Dikisahkan pula, seorang lelaki berwibawa, yang memiliki bentuk perawakan baik dan pakaian indah berkumpul dengan seorang lelaki berilmu. Orang-orang bertanya kepada lelaki yang berilmu itu, "Bagaimana engkau melihatnya?" Ia menjawab, "Saya melihat sebuah rumah bagus, dihias indah, tapi tidak ada orang yang mendiaminya."

Kebahagiaan Kedua, kebahagiaan jasmani/fisik atau bersifat Jasadiah; seperti fisiknya sehat, seimbang, serasi antara anggota tubuhnya, kebersihan warna dan kekuatan anggota-anggota tubuh. Kebahagiaan ini lebih erat melekat pada diri manusia daripada yang pertama. Tetapi, sebenarnya ia berada di luar zat dan hakekatnya. Sebab manusia benar-benar menjadi manusia karena ruh dan hatinya, bukan karena jasmani dan badannya sebagaimana dikatakan, "Wahai pelayan jasmani, supaya tidak menderita dalam melayaninya, maka engkau adalah manusia dengan ruh, bukan dengan jasmani."

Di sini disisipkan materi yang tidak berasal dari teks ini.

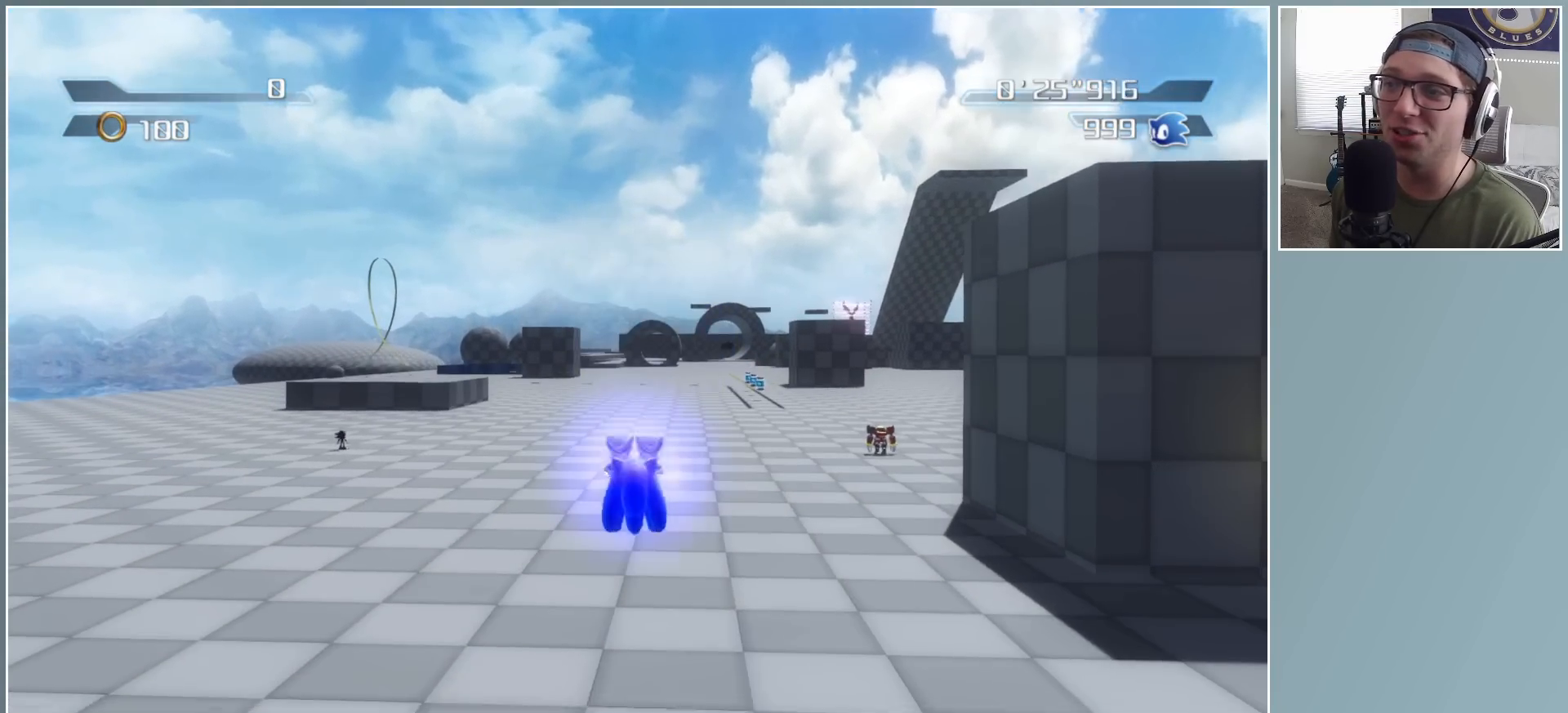
{"buttons": [], "left_stick": "center", "right_stick": "center", "events": [[50, "L2", "up"]]}
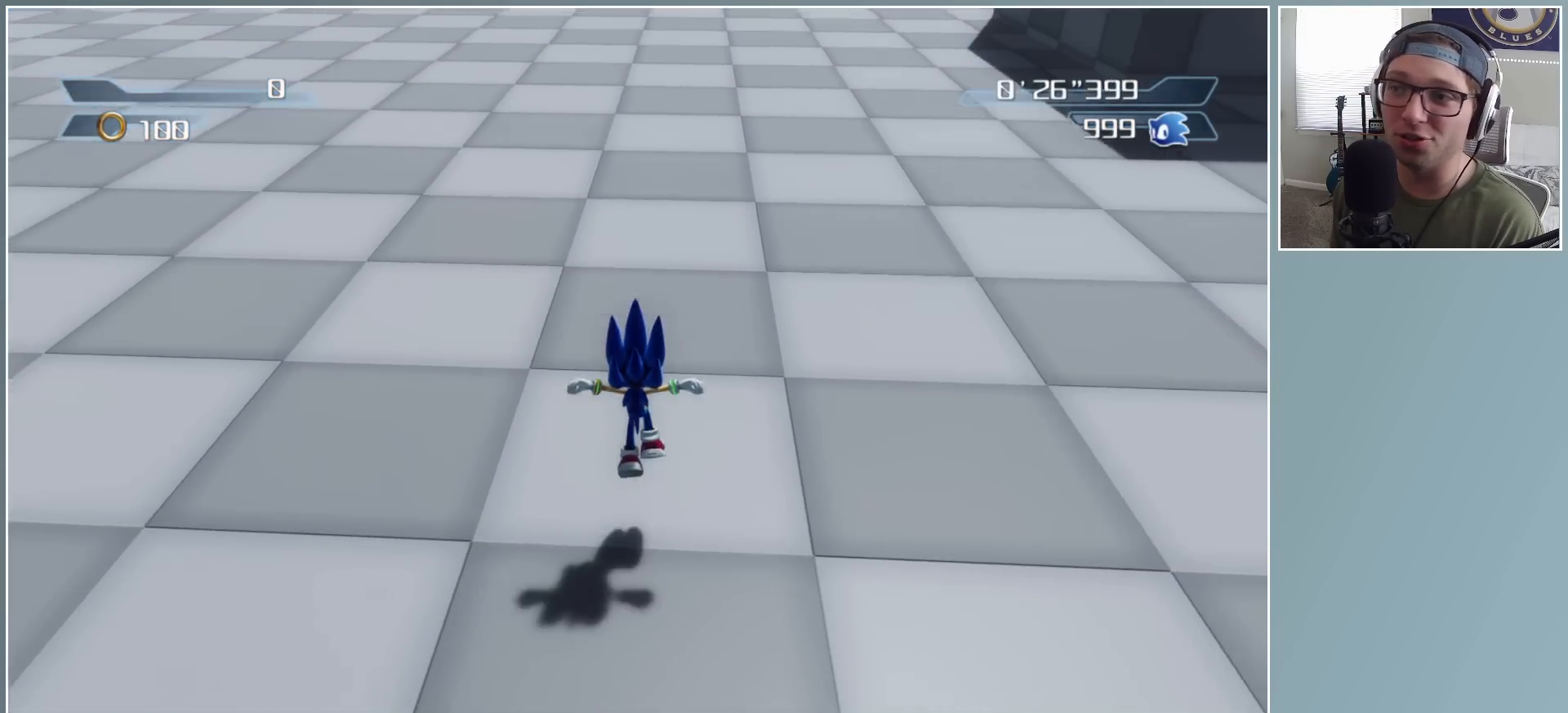
{"buttons": [], "left_stick": "center", "right_stick": "up", "events": [[250, "right_stick", "up"]]}
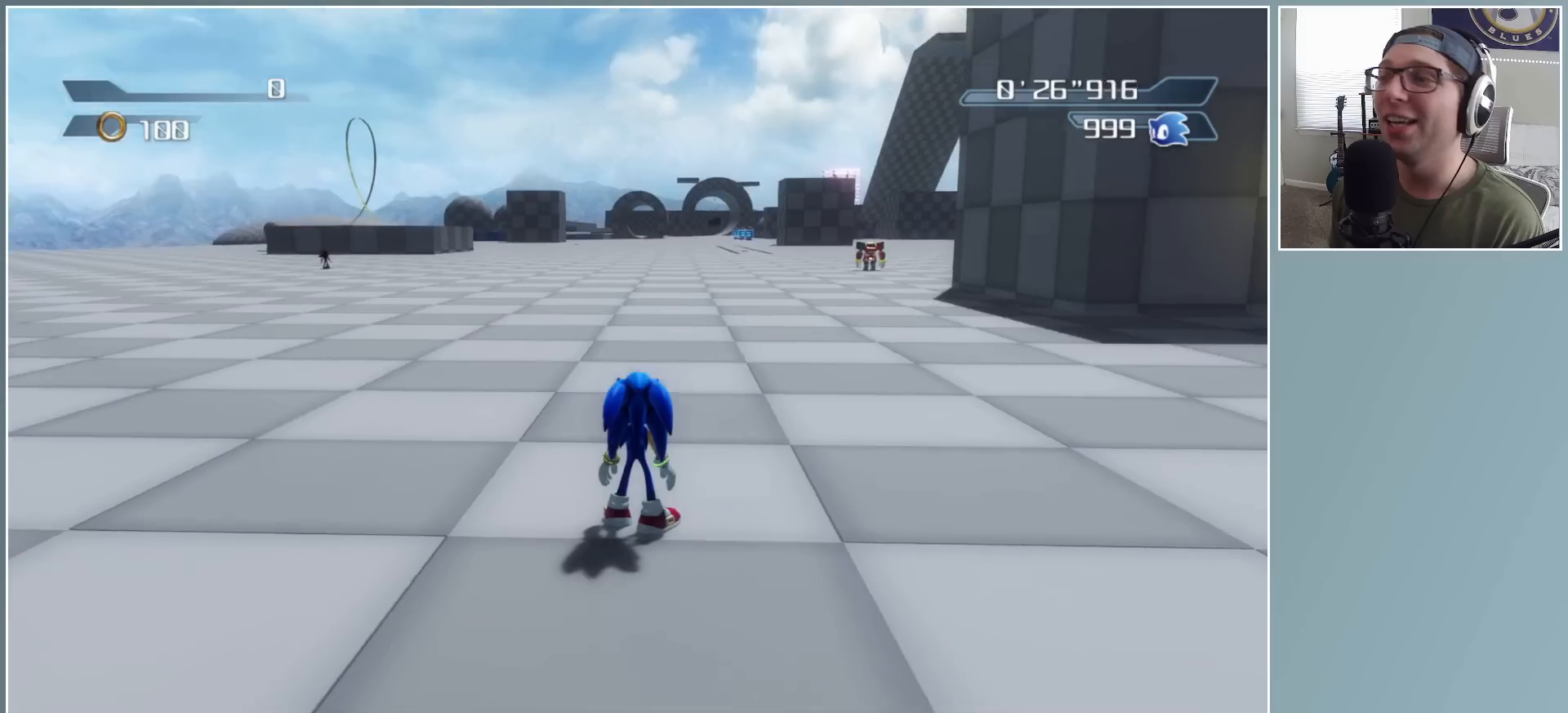
{"buttons": [], "left_stick": "center", "right_stick": "center", "events": [[233, "right_stick", "center"], [350, "DPAD_LEFT", "down"], [450, "DPAD_LEFT", "up"]]}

Sesungguhnya penisbatan jasmani kepada ruh dan hatinya seperti penisbatan baju dan pakaian kepada badannya. Sesungguhnya badan itu dipinjamkan kepada ruh dan alat baginya. Badan adalah kendaraan ruh. Karena itu, kebahagiaan manusia atas kesehatan, keindahan, dan kebaikannya adalah bentuk kebahagiaan eksternal/luar diri.

Kebahagiaan ketiga, kebahagiaan hakiki, yaitu kebahagiaan jiwa, ruhani dan hati. Itulah kebahagiaan ilmu yang buahnya berguna. Hanya ilmu seperti itu yang akan kekal dalam segala perubahan dan keadaan. Hanya itu yang akan senantiasa menyertai hamba dalam segala perjalanan dan tiga fasenya, yaitu fase dunia, alam barzakh, dan tempat kekekalan (akhirat). Dengan kebahagiaan inilah, manusia menapaki tangga-tangga keutamaan dan tingkatan-tingkatan kesempurnaan.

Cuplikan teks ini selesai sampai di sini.